Jean-Pierre Bobillot , Dernières répliques avant la sieste
Jean-Pierre Bobillot nage dans une lueur plus légère que l’eau
Voyage au bout de la lueur, ce recueil de mots, d’étranges morceaux de chairs traduits en mots, engage sur le sentier de la fin déjà advenue. Car la fin n’est jamais finie mais toujours vivante avant la vie. C’est dire que tout est « provisoirement définitif »
Si le poème est noyé dans la page et rêve d’en sortir pour Bernard Heidsieck et Sylvie Nèves, il doit être actionné, agité (fou ?) littéralement, mis en geste, pour Jean-Pierre Bobillot. Pas question d’enfermer le vers dans la page, mais page il y a ! Alors, faisons sortir la page de sa mise en page, appliquons-lui une forme de sénescence avant la lettre et appelons ça la sieste, ou avant la sieste, ce qui est la même chose.
On pourrait penser qu’il y a urgence pour Bobillot à écrire dans le foutoir haletant de Dernières répliques avant la sieste, que cette somme hérétique/poétique est le dernier râle consommé du poète, une sorte de déversoir pour expulser la poésie de l’enfermement du corps qui est une page d’écriture. Urgence ? Ces morceaux courent sur toute une vie (presque) de Bobillot ! Réponse : la vie est une urgence et les temps long et court s’agrègent en un instant. Telle est la façon du trait de plume sur la page, cette invention carcérale.

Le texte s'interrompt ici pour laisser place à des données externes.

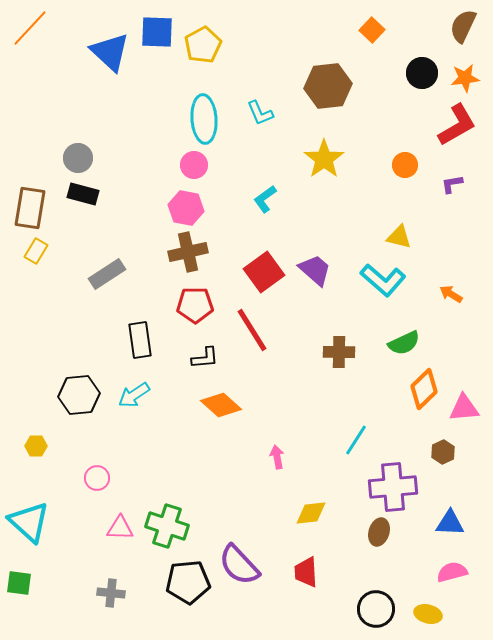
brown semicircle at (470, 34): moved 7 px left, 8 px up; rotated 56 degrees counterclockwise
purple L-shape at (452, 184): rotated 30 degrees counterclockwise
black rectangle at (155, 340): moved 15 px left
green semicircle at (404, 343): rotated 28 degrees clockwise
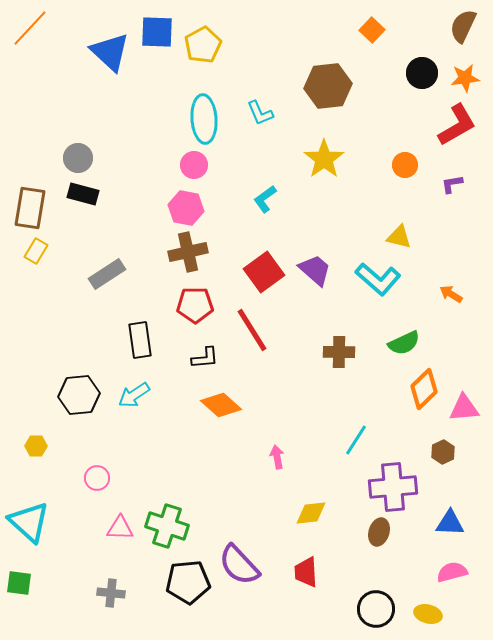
cyan L-shape at (383, 280): moved 5 px left, 1 px up
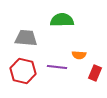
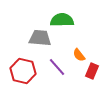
gray trapezoid: moved 14 px right
orange semicircle: rotated 48 degrees clockwise
purple line: rotated 42 degrees clockwise
red rectangle: moved 3 px left, 2 px up
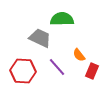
green semicircle: moved 1 px up
gray trapezoid: rotated 20 degrees clockwise
red hexagon: rotated 10 degrees counterclockwise
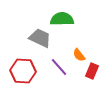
purple line: moved 2 px right
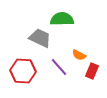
orange semicircle: rotated 24 degrees counterclockwise
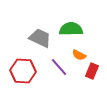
green semicircle: moved 9 px right, 10 px down
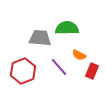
green semicircle: moved 4 px left, 1 px up
gray trapezoid: rotated 20 degrees counterclockwise
red hexagon: rotated 25 degrees counterclockwise
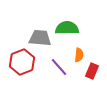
orange semicircle: rotated 112 degrees counterclockwise
red hexagon: moved 1 px left, 9 px up
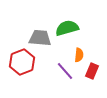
green semicircle: rotated 15 degrees counterclockwise
purple line: moved 6 px right, 4 px down
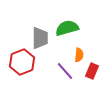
gray trapezoid: rotated 85 degrees clockwise
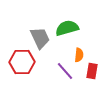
gray trapezoid: rotated 25 degrees counterclockwise
red hexagon: rotated 20 degrees clockwise
red rectangle: rotated 14 degrees counterclockwise
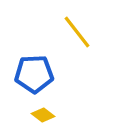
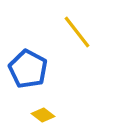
blue pentagon: moved 6 px left, 5 px up; rotated 30 degrees clockwise
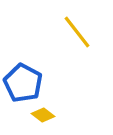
blue pentagon: moved 5 px left, 14 px down
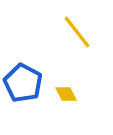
yellow diamond: moved 23 px right, 21 px up; rotated 25 degrees clockwise
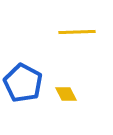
yellow line: rotated 54 degrees counterclockwise
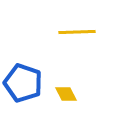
blue pentagon: rotated 9 degrees counterclockwise
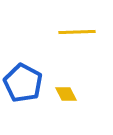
blue pentagon: rotated 9 degrees clockwise
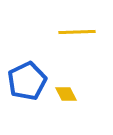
blue pentagon: moved 4 px right, 2 px up; rotated 18 degrees clockwise
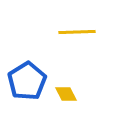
blue pentagon: rotated 6 degrees counterclockwise
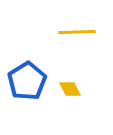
yellow diamond: moved 4 px right, 5 px up
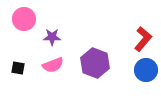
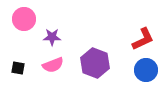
red L-shape: rotated 25 degrees clockwise
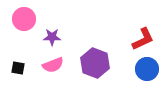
blue circle: moved 1 px right, 1 px up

Jean-Pierre Bobillot, Dernières répliques avant le sieste, Editions Tinbad, 2020.
Dans ces notes sur le risible II et III, la mise en scène de l’exergue, exergue qui est une mise en abîme d’un texte, une tentative de le réduire en un point autant que le grandir, donc, cette mise en scène hurle de plaisir : « La mort est la plus moderne des choses » pour Jean-Pierre Schulh dans Rose poussière ; et encore « Morz, va m’a çaus que d’amors chantent » du sublime moine/mort/Picard, Hélinand de Froidmond (1160-1229 ?) dans Vers la mort.
Pour un poète, cette question lancinante posée sur la langue : comment ordonner la mort (au sens de l’ordination religieuse) et l’ordonnancer au sens littéraire : « S’agit pas d’rater sa rature ! », trouve-t-on page 61 du livre. Le retrait du trait, le retrait du monde semblent bien être la grande manière de manier l’écriture du vide qu’appelle de ses vœux le poète prolixe, qui crève d’écrire encore et encore. Ah ! si seulement tous les poètes pouvaient se nommer un seul. Si ? Il s’appellerait Isidore Ducasse, sûrement (partie 1) ; il souffrirait comme le jeune Werther de Goethe (partie 2). Point, et puis rien. Mieux ainsi vaudrait mourir de rire qu’angoisser la mort : « Les souffrances du jeune Vertèbre » qui a « ni père ni cieu ». L’étrange X a disparu comme pour ouvrir un possible nouveau dans le trou de vers qui doit bien exister quelque part tout près, près de la Voie lactée ? J’imagine.
Les aphorismes qui rythment la poétique de Bobillot se laissent boire comme une dernière goutte de vie : « –Pourquoi des poètes ? – L’humanité est faite de plus de mots que de vivants. » ; « Il paraît que je ris 6’ par jour en moyenne, / Bien moins qu’il y a un siècle ! »
Et pour en finir avec la vie malgré les siècles, ce : « Ah !... le derme… » ; eh ! « répondez » (sur la page 55, 114 répondez halètent + un ré poignant ) angoisse le poète à la société de sommation. Allo ! quoi ? qui est au bout du fil hurle Bobillot rassemblant les bouts, comme autant de morceaux de choix sur l’étal du boucher. Que je découpe encore, encore. Et pour finir, cet aveu de taille du poète : « La mise en page [de cet ouvrage] a été spécialement conçue en vue de la présente édition – que l’on peut de ce fait considérer comme provisoirement définitive. » Un livre explose, un livre miné par les mots explosés.